From Challenge to Opportunity: Optimizing Healthcare User Research in the Covid / Remote Era

This talk focuses on creating an optimal mix of qualitative and quantitative research methods for healthcare research and testing by reducing reliance on pure analytics, usability testing, or pure qualitative discovery methods. While a robust research mix has long been the stated goal for most researchers, the reality has been heavy reliance on qualitative insights from anecdotal/small sample sizes, combined with a focus on federally mandated usability assessments for medical devices. This talk will share a simple framework for optimal UX research that could be applied to any sector. We will then discuss how UX research at GE Healthcare evolved during Covid, given the lack of in-person testing or site access, to focus on remote methods. Finally, an example of using targeted, double-blind remote surveys to bridge the “best of” both qualitative and quantitative approaches will be shared as an example of a happy medium  healthcare research approach.
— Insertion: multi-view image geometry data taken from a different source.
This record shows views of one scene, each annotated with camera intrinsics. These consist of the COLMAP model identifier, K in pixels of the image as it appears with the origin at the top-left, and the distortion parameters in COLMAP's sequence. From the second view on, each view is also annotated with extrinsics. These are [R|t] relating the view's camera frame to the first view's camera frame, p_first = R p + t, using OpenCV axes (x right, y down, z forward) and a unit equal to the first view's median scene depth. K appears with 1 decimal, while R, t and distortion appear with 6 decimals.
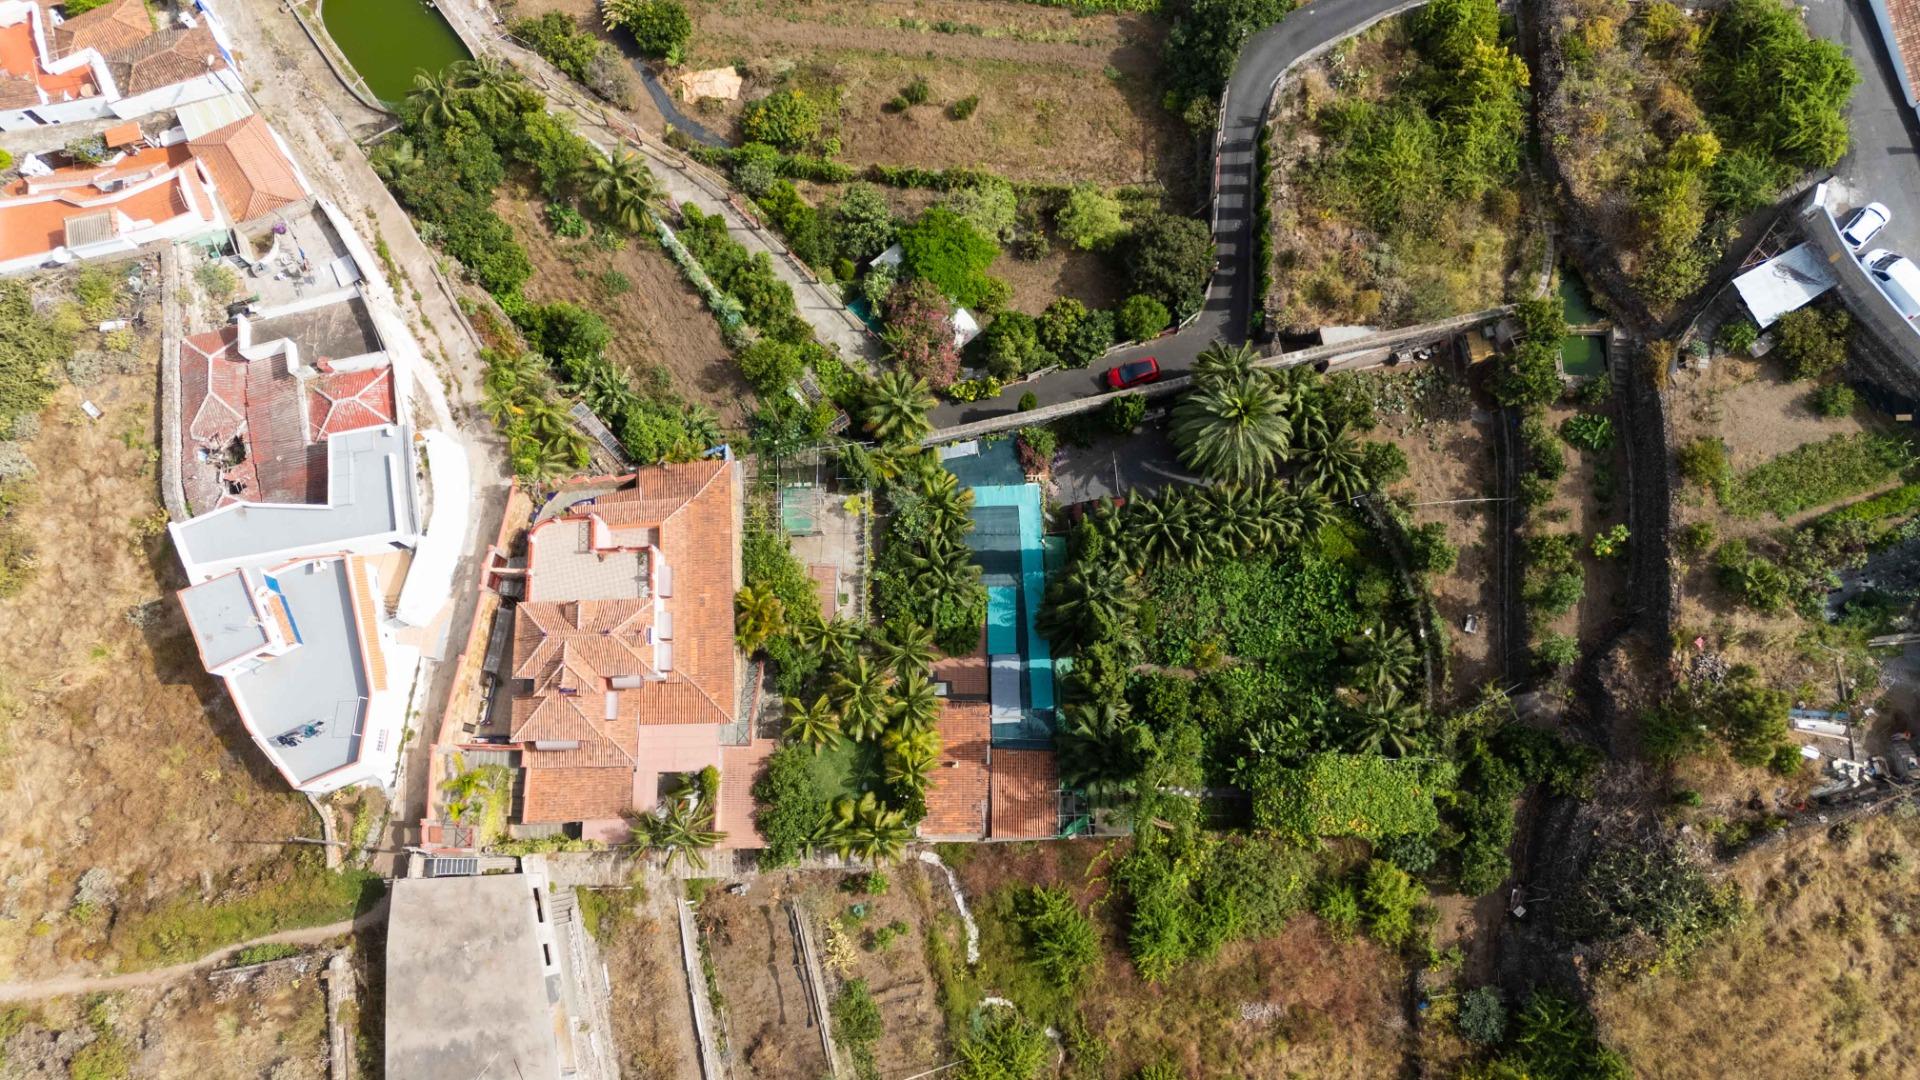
lens RADIAL K [[1410.5, 0, 962.1], [0, 1410.5, 537.5], [0, 0, 1]] dist [0.076526, -0.071264]
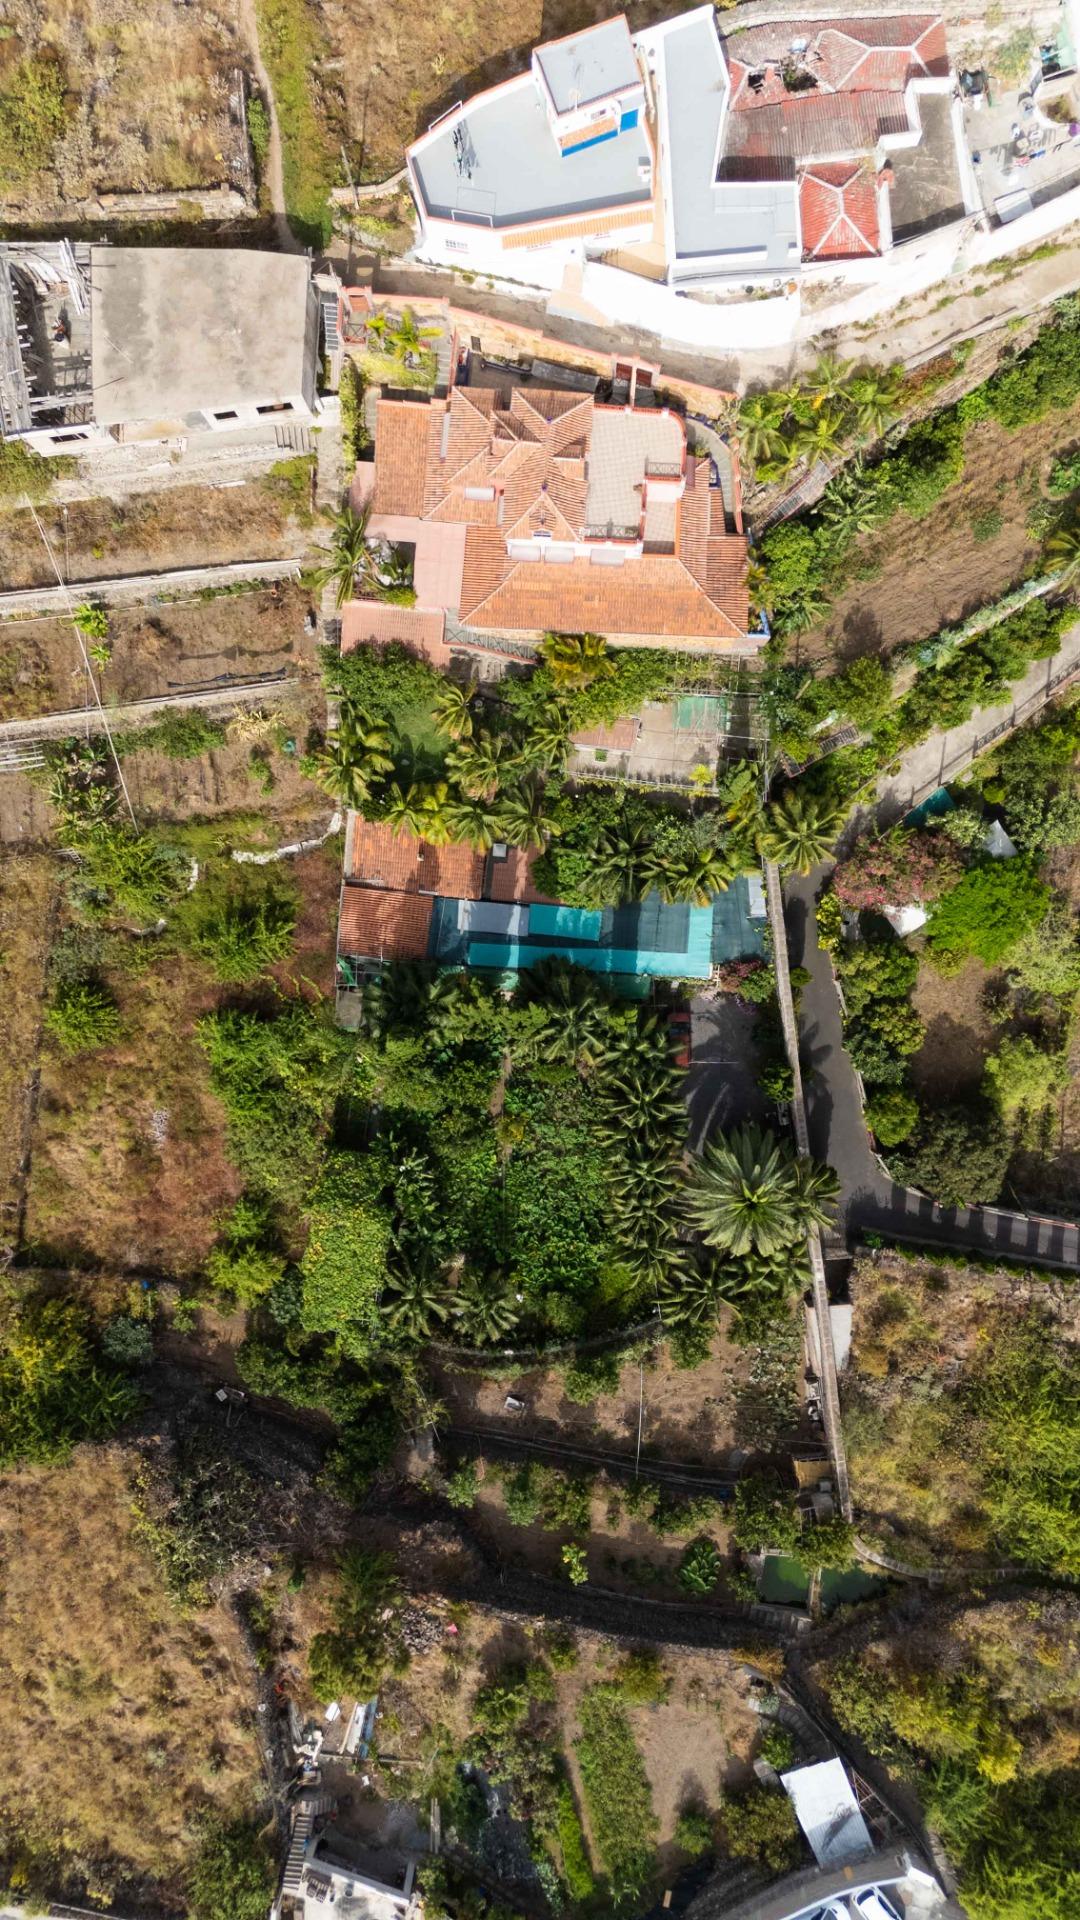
lens RADIAL K [[1415.6, 0, 540.4], [0, 1415.6, 955.5], [0, 0, 1]] dist [0.062923, -0.046416]
pose [[-0.104585, 0.993997, 0.032129, 0.023174], [-0.962553, -0.109296, 0.248085, -0.171353], [0.250107, -0.004980, 0.968205, 0.074593]]
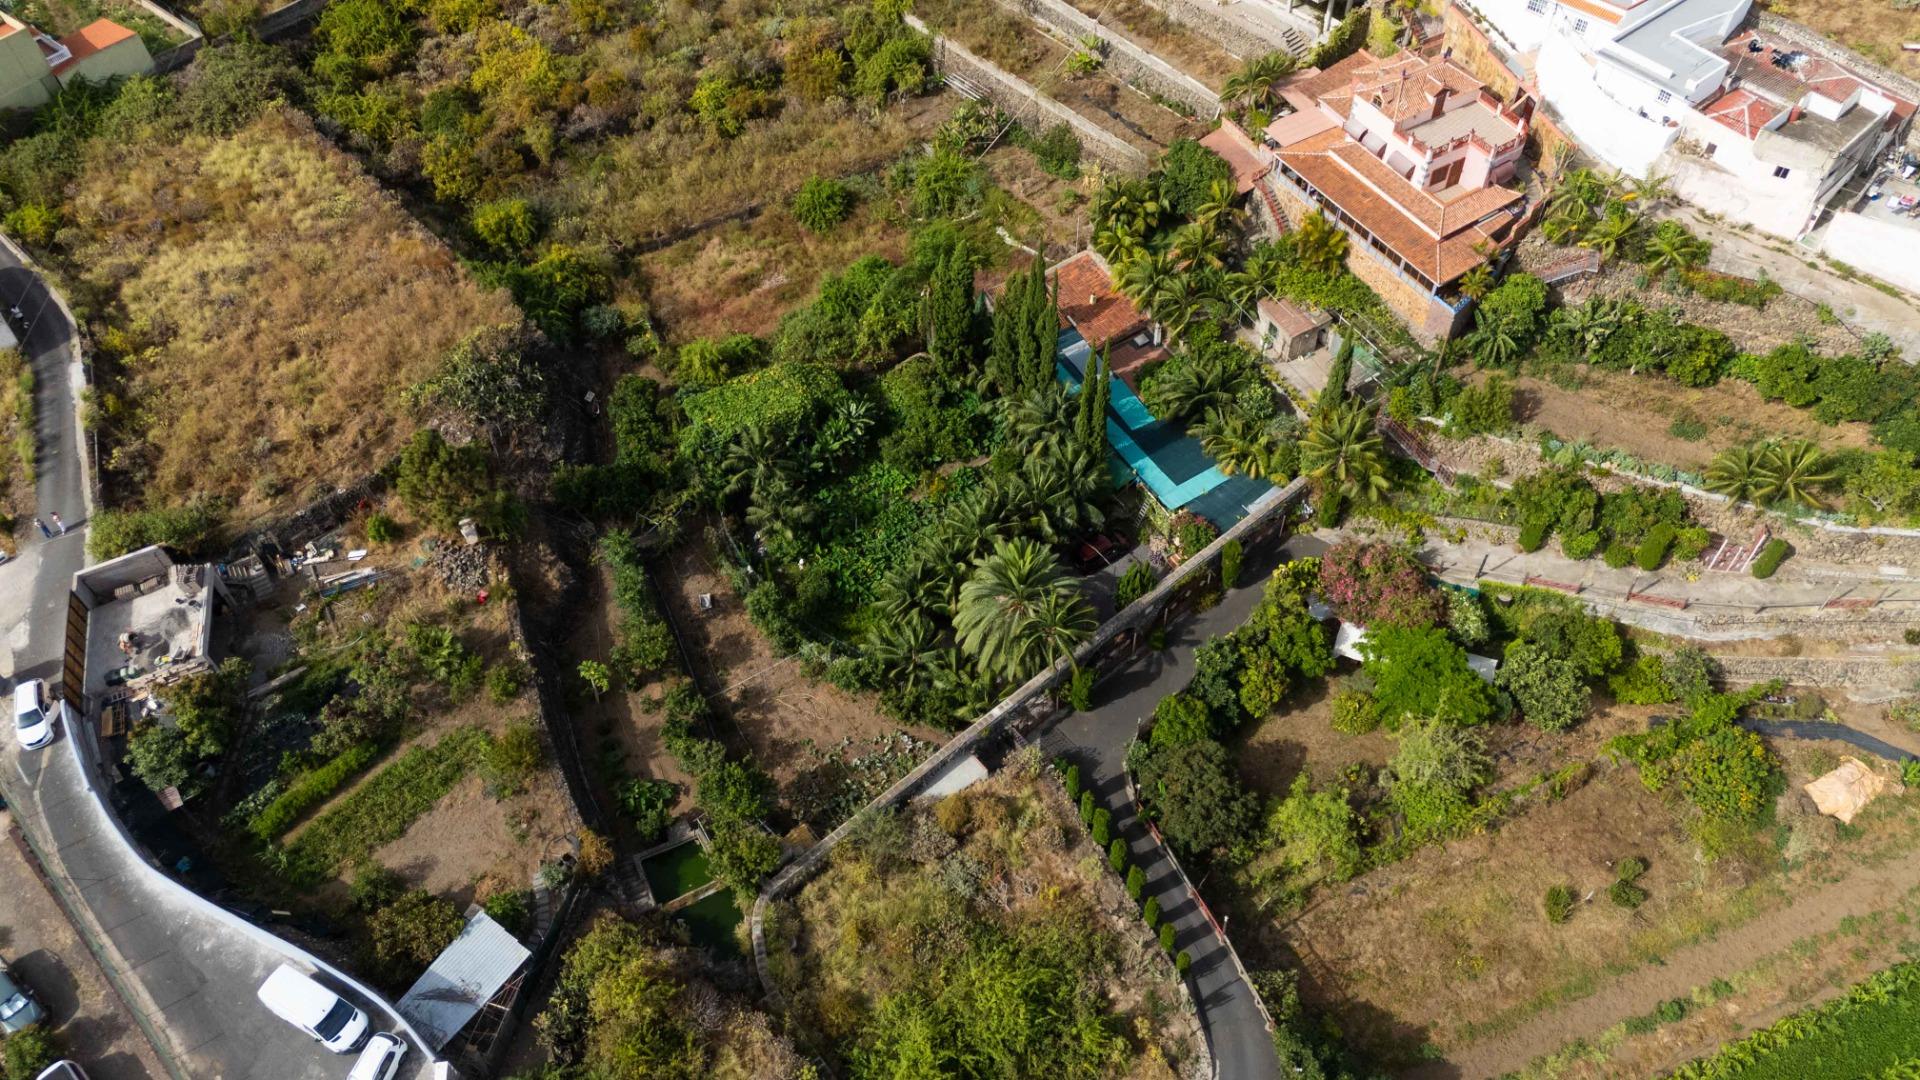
lens RADIAL K [[1415.6, 0, 964.6], [0, 1415.6, 539.5], [0, 0, 1]] dist [0.062923, -0.046416]
pose [[-0.879445, 0.399826, -0.258295, 0.455900], [-0.450279, -0.522823, 0.723812, -0.713334], [0.154356, 0.752858, 0.639827, 0.414665]]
Design Processes Are Overrated

One of the most common factors considered when someone applies for a job entails the design process one uses on their projects. It’s sought in portfolios and discussed during the interview. Many companies even use experience with design processes as a differentiator, basing hiring decisions upon the breadth and types used. In truth, however, many such queries are worth as much as asking someone about the air they breathe. During this talk, Darren will analyze several design processes to reveal what’s really under the hood, challenging us to rethink the values placed upon these methods.